# Tasks to perform
1 > Write out the portion of the Magic Flute thread from "# The Magic" to "the Theater structure.".
2 > Answer these questions using the Magic Flute thread:
(a) At which theater in Argentina will the opera Dacha plans to see be performed?
(b) In what role did BalloinMaschera see Petrova at the MET?
(c) Among the top how many houses for acoustics does Philmwri place the Colon Theater?

# Text section
# The Magic Flute



## Dacha (May 4, 2011)

Hi Folks,

I'm planning to travel to watch The Magic Flute that will be performed in Argentina,
at Colon Theater and I was wondering if someone can give me feeback about Lyubov Petrova performance and the Theater structure.

Thanks in advance,

Dacha


----------



## Philmwri (Apr 8, 2011)

The Colon Theater is one of top 5 houses when it comes to acoustics.

http://mlacoustics.com/PDF/Shoebox.pdf


----------



## Dacha (May 4, 2011)

Philmwri said:


> The Colon Theater is one of top 5 houses when it comes to acoustics.
> 
> http://mlacoustics.com/PDF/Shoebox.pdf


Phil,

Thanks a lot for the information.

I'm still confuse about the Soprano performance. Some articles about her are "ok" and some others "good".

Anyway, I guess that I will have to try.

Thanks again,

Dacha.


----------



## BalloinMaschera (Apr 4, 2011)

I saw Petrova as Adele (Fledermaus) at the MET year ago and she was excellent
I suppose I'd rank her as world class, while not the top of the heap.


----------



## Dacha (May 4, 2011)

BalloinMaschera said:


> I saw Petrova as Adele (Fledermaus) at the MET year ago and she was excellent
> I suppose I'd rank her as world class, while not the top of the heap.


Balloin,

Thank you very much. Now I can relax. since that I already bought the tickets. :tiphat:

Dacha


----------

# Records supplied

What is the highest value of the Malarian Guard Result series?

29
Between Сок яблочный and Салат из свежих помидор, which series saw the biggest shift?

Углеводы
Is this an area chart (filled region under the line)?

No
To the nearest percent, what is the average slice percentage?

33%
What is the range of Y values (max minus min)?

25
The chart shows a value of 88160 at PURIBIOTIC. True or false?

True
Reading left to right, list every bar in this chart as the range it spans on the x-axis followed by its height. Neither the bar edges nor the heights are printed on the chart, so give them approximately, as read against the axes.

# Answers per task
1 >
# The Magic Flute



## Dacha (May 4, 2011)

Hi Folks,

I'm planning to travel to watch The Magic Flute that will be performed in Argentina,
at Colon Theater and I was wondering if someone can give me feeback about Lyubov Petrova performance and the Theater structure.

2 >
(a) The Colon Theater.
(b) Adele, in Fledermaus.
(c) The top 5.